オーダー製作例

ナラを使ったジャパニーズモダンな家具

しおかぜ

葉山 M様

design:Mさん
planning:daisuke imai
producer:tatsuya suzuki/hidenori terai
painting:tatsuya suzuki/hidenori terai

ナラを使ったジャパニーズモダンな家具
リビングボードの全景。

正面に広がる潮風が吹く葉山の港は今日も穏やかです。
ここは潮騒と磯の香りの漂うオウチなのです。
「イマイさん、これ見て。うちに入ってくれた経師屋さんが作ってくれたのよ。」
と言ってリビングボードの上に飾られている灯りを見せてくれました。
ちょっとこの写真では表しきれないくらい綺麗なものです。
「それと、もし、うちの家具見たいっていう方がいらしたら、いつでも言ってくださいね。歓迎しますから。」

ナラを使ったジャパニーズモダンな家具
木柄の印象。

取り組む問題:
A. オーダー家具の製作例について、次の問いに答えてください。
(i) 家具に使われている木材は何か。
(ii) 「planning」を担当したのは誰か。
(iii) リビングボードの上に飾られている灯りを作ったのは誰か。
B. オーダー家具の製作例の続きを、最後の「木柄の印象。」のあとから書き進めること。

演習データ:
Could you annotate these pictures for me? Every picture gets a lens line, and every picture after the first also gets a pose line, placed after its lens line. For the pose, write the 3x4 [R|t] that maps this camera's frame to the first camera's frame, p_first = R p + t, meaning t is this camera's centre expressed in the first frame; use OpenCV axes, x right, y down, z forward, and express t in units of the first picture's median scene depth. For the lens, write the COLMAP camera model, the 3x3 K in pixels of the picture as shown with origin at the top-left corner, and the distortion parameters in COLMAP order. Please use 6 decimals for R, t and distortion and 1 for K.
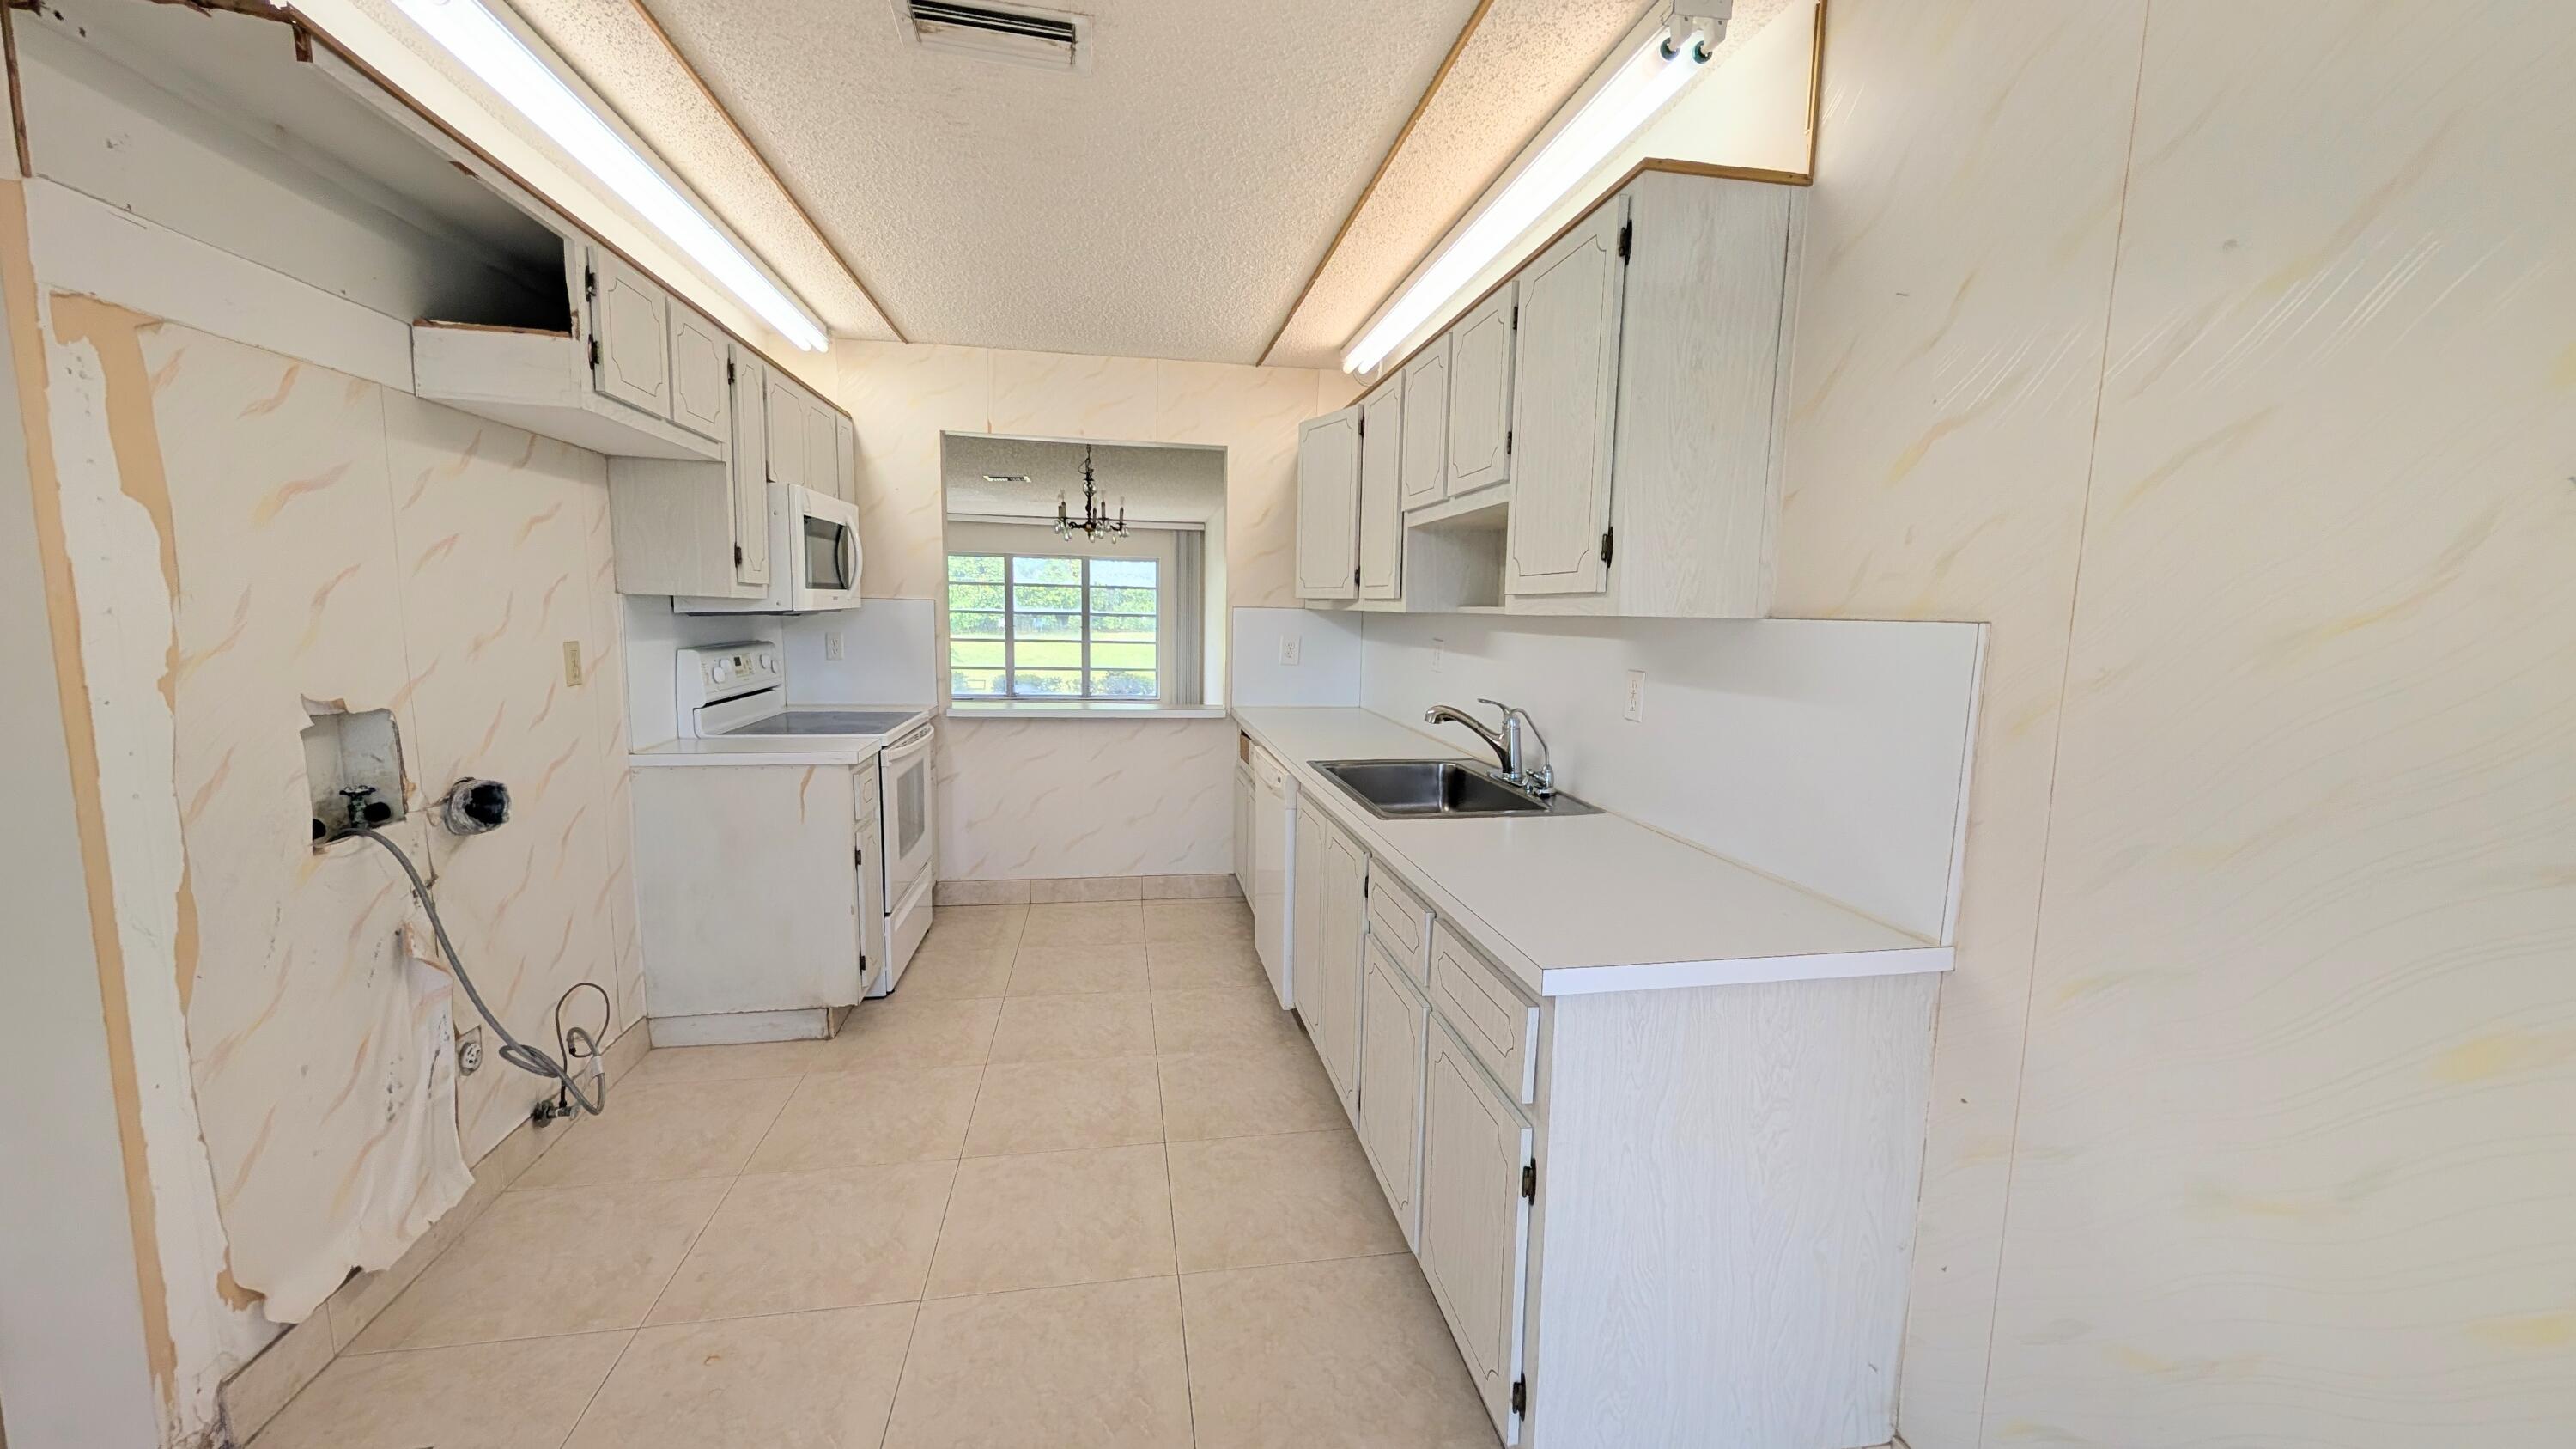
lens RADIAL K [[972.6, 0, 1289.1], [0, 972.6, 731.0], [0, 0, 1]] dist [-0.001677, -0.000168]
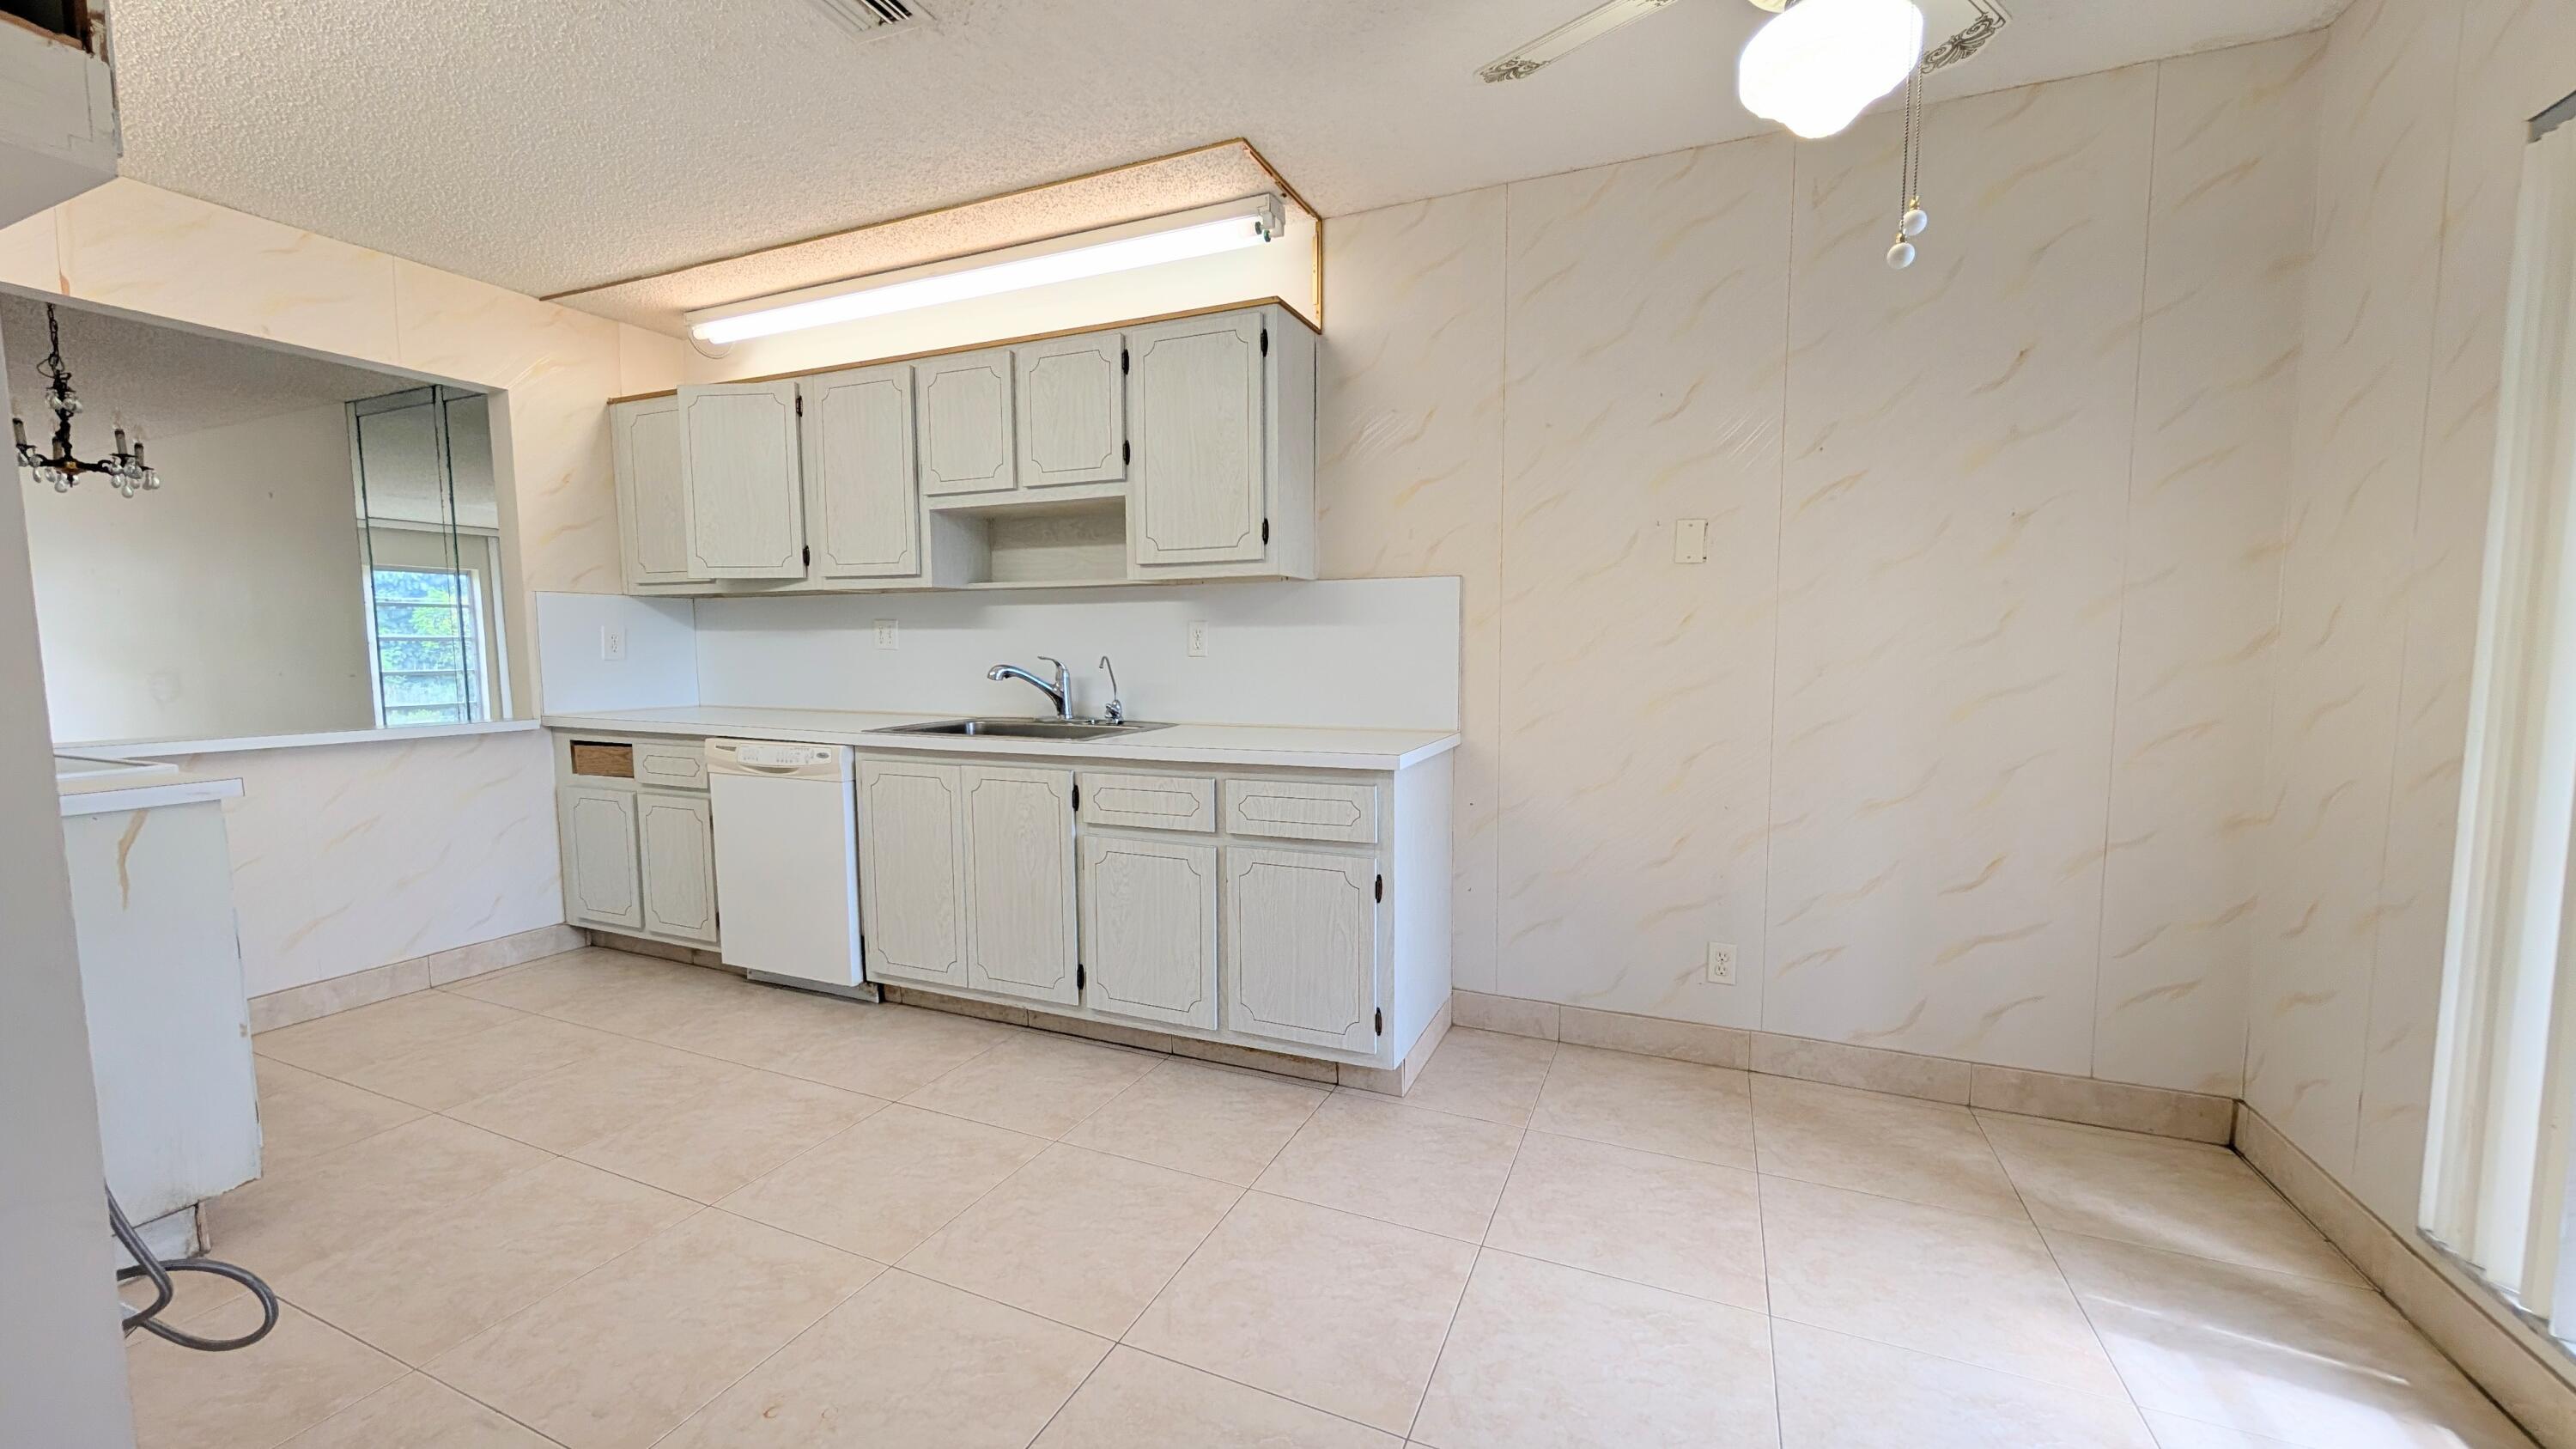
lens RADIAL K [[972.6, 0, 1286.4], [0, 972.6, 730.4], [0, 0, 1]] dist [-0.001677, -0.000168]
pose [[0.554630, -0.094481, 0.826716, -0.638816], [0.117185, 0.992500, 0.034810, 0.052404], [-0.823804, 0.077572, 0.561542, 0.070526]]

各問の解答:
A.
(i) ナラ
(ii) daisuke imai
(iii) M様の家に入った経師屋さん

B.
Mさんが一番最初に依頼してくださった家具。
木の素材感が出るようになるべく無垢材を多用して作りたいというお話だったのです。無垢を使った形だと歪みが大きく出てしまうのをなるべく避けるために、よく扉を框組にして作るのです、とMさんにお話すると、「それだとちょっとうるさくなるからもっとシンプルに頂けますか。」と言われまして、扉や引き出しの前板は突き板を使ってフラットな形に仕上げました。
Mさんのお宅は陸に上がる入り口のようなちょっとした傾斜地に建っていて、ここから外に出るとすぐに路地のような坂道が始まります。まるで映画に出てくる路地のような・・(場所の名前が出てきません。)素敵なところです。坂道の反対はすぐ海なのです。そんなわけで潮騒を聞きながらちょっとのんびりムードで取り付け工事は進みました、と言いたいところですが、実際はいつも通り、そんなに暑くもないのに汗だくで家具を組み立てたのです。・・・続く。

ナラを使ったジャパニーズモダンな家具
玄関収納の全景。

リビングボードと一緒に頼んで頂いた下駄箱です。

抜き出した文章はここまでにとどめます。